UK's benchmark FTSE 100 closed up by 0.35 percent, Germany's Dax ended up by 0.64 percent, France’s CAC finished the day up by 0.38 percent.
U.S. stocks advanced on Tuesday, partly boosted by a round of solid bank earnings which helped put the Dow on track for its longest streak of daily gains in more than two years.
Dow Jones closed up by 1.06 percent, S&P 500 ended up by 0.71 percent, Nasdaq finished the day up by 0.76 percent.
Treasuries Recap
U.S. Treasury yields dipped on Tuesday before rising slightly, on news that retail sales grew in June at a slower pace than expected.

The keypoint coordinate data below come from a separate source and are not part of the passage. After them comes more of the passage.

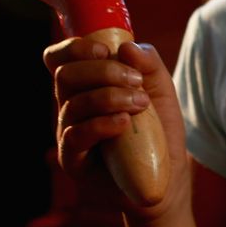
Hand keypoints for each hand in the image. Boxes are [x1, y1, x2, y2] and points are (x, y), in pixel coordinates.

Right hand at [42, 37, 188, 217]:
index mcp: (85, 86)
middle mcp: (71, 107)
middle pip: (65, 75)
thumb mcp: (162, 91)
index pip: (59, 59)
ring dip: (110, 97)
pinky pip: (75, 135)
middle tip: (136, 82)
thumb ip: (148, 63)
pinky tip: (125, 123)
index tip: (107, 51)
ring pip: (72, 103)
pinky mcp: (73, 161)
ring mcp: (69, 134)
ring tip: (141, 105)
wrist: (166, 179)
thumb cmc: (159, 133)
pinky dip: (101, 123)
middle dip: (103, 72)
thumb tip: (126, 47)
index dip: (75, 48)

The benchmark 10-year note yield rose to 3.773% from around 3.759% before the data's release. It initially dropped to a three-week low of 3.740% on the data.
Commodities Recap
Gold rose over 1% on Tuesday to a more than one-month high, bolstered by a softer dollar and lower Treasury yields, with investors betting that recent U.S. economic readings make the case for a pause in the Federal Reserve’s interest rate hikes.

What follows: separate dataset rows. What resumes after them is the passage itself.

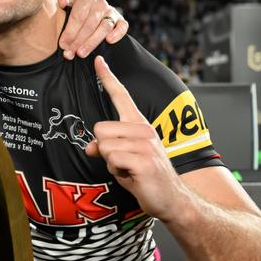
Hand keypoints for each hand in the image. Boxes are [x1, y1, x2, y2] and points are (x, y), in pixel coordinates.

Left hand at [57, 0, 128, 59]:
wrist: (91, 15)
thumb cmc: (76, 14)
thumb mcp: (67, 9)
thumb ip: (64, 6)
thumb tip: (61, 1)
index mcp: (85, 0)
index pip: (78, 16)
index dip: (69, 32)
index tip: (63, 45)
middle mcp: (100, 4)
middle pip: (90, 24)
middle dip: (79, 40)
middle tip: (71, 52)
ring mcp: (111, 12)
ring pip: (104, 27)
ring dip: (92, 41)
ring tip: (82, 53)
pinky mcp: (121, 21)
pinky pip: (122, 26)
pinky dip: (117, 33)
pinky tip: (109, 41)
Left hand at [86, 56, 186, 219]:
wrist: (171, 199)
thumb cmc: (146, 177)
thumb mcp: (122, 159)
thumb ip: (106, 147)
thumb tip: (89, 146)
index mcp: (139, 125)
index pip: (121, 96)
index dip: (108, 79)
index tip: (98, 61)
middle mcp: (144, 129)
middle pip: (100, 129)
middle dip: (104, 149)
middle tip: (122, 162)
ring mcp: (145, 144)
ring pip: (104, 145)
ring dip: (111, 163)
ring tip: (128, 169)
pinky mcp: (144, 159)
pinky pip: (112, 159)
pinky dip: (116, 171)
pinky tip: (132, 176)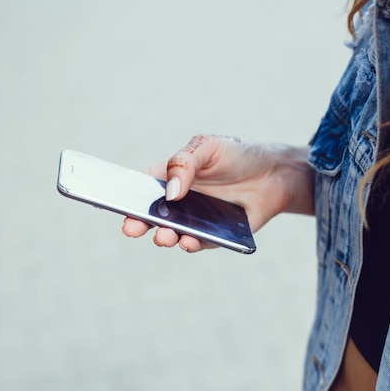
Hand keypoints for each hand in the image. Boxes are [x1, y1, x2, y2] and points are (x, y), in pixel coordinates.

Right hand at [122, 134, 314, 251]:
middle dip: (138, 223)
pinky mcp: (214, 235)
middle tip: (132, 228)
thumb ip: (185, 163)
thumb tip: (170, 193)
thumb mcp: (208, 146)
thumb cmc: (237, 154)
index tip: (114, 202)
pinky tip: (188, 241)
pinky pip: (199, 242)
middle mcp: (178, 202)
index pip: (142, 187)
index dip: (125, 195)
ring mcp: (195, 219)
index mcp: (171, 177)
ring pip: (172, 232)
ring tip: (164, 236)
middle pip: (151, 215)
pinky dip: (191, 244)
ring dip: (164, 236)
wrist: (275, 173)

Spot gold was up 1.1% at $1,975.49 per ounce by 2:03 p.m. ET (1803 GMT), after hitting the highest since late May. U.S. gold futures settled 1.2% higher at $1,980.80.
Oil prices climbed more than 1% on Tuesday after China said it will act to support economic growth in the world's biggest oil importer and on expectations the U.S. Federal Reserve will stop raising interest rates soon and a forecast decline in U.S. output.
Brent futures rose $1.13, or 1.4%, to settle at $79.63 a barrel, while U.S. West Texas Intermediate (WTI) crude rose $1.60, or 2.2%, to settle at $75.75.